[Records from a collection]
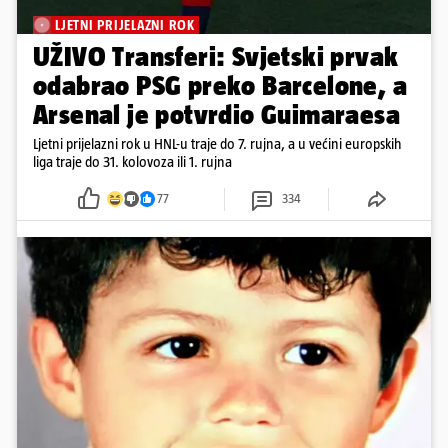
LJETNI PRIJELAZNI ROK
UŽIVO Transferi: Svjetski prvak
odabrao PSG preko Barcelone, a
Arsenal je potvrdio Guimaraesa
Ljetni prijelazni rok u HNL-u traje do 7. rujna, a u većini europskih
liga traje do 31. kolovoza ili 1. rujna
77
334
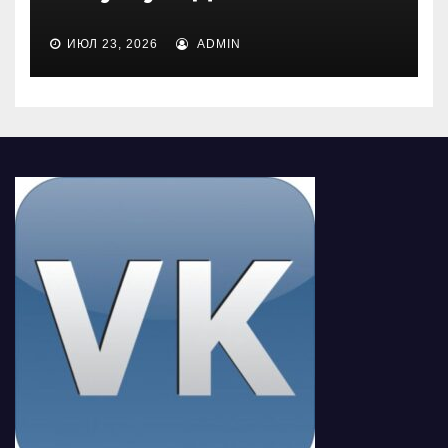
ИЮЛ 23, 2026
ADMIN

▸ Exercise objective
Above are the records; copy each line from them that includes the string "traje".

▸ Response to this task
Ljetni prijelazni rok u HNL-u traje do 7. rujna, a u većini europskih
liga traje do 31. kolovoza ili 1. rujna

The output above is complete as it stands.